1835. Marryatt, Pacha of Many Tales. 'The Water Carrier.' It requires but an impudent swagger and you are taken on your own representation.

1844. Thackeray, Barry Lyndon, xv. As for the swagger . . . I deny it in toto, being always most modest in my demeanour.

1880. Payn, Confid. Agent, xi. The captain [put] . . . a good deal of side on, which became a positive swagger as he emerged into the more fashionable street.

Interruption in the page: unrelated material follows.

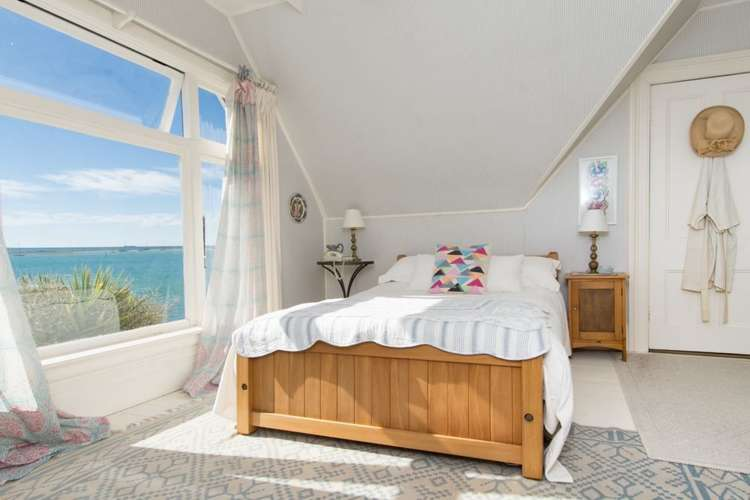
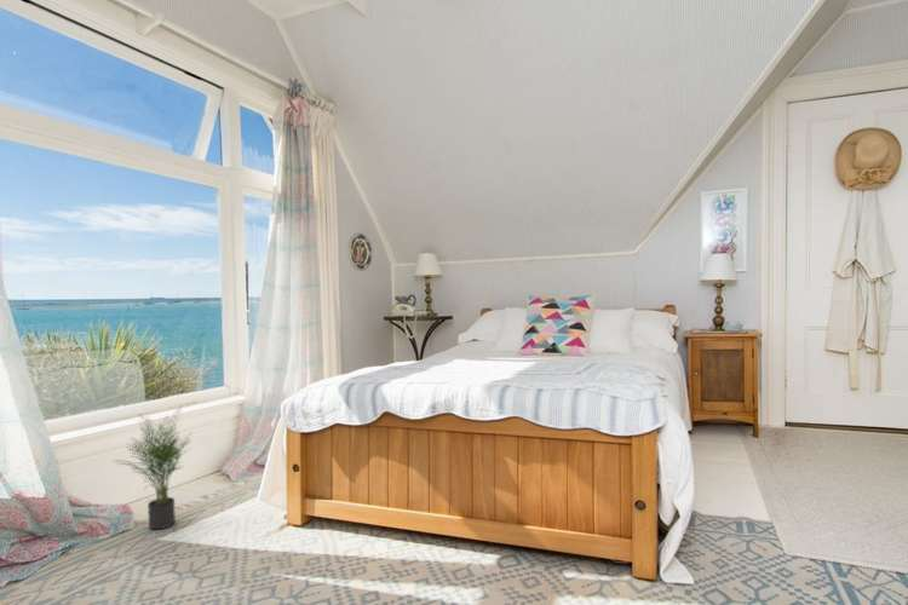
+ potted plant [109,405,202,530]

1898. Warner, Harrow School, 280. The rules of 'swagger' or [side] are most complex. . . . And a new boy is apt to find himself entangled. He goes out with his umbrella rolled up . . . or carries it by its middle, or under his arm, or he walks on the middle terrace after chapel, or he innocently wears his 'blues' open when it is hot, or turns his trousers up when it is wet, and . . . he is swaggering. Lady visitors sometimes think small boys at Harrow rude . . . to stick close to the wall . . . and shoulder the world into the gutter—it is modesty; to walk in the road is swagger. To loiter at the house door, or to sing or whistle in the passages, and to wear a hat in the house are also forms of swagger.

1901. Walker, In the Blood, 107. He wore a new cricketing belt round his loins, as low down as he could get it to go; the lower down the greater assumption of 'push' swagger.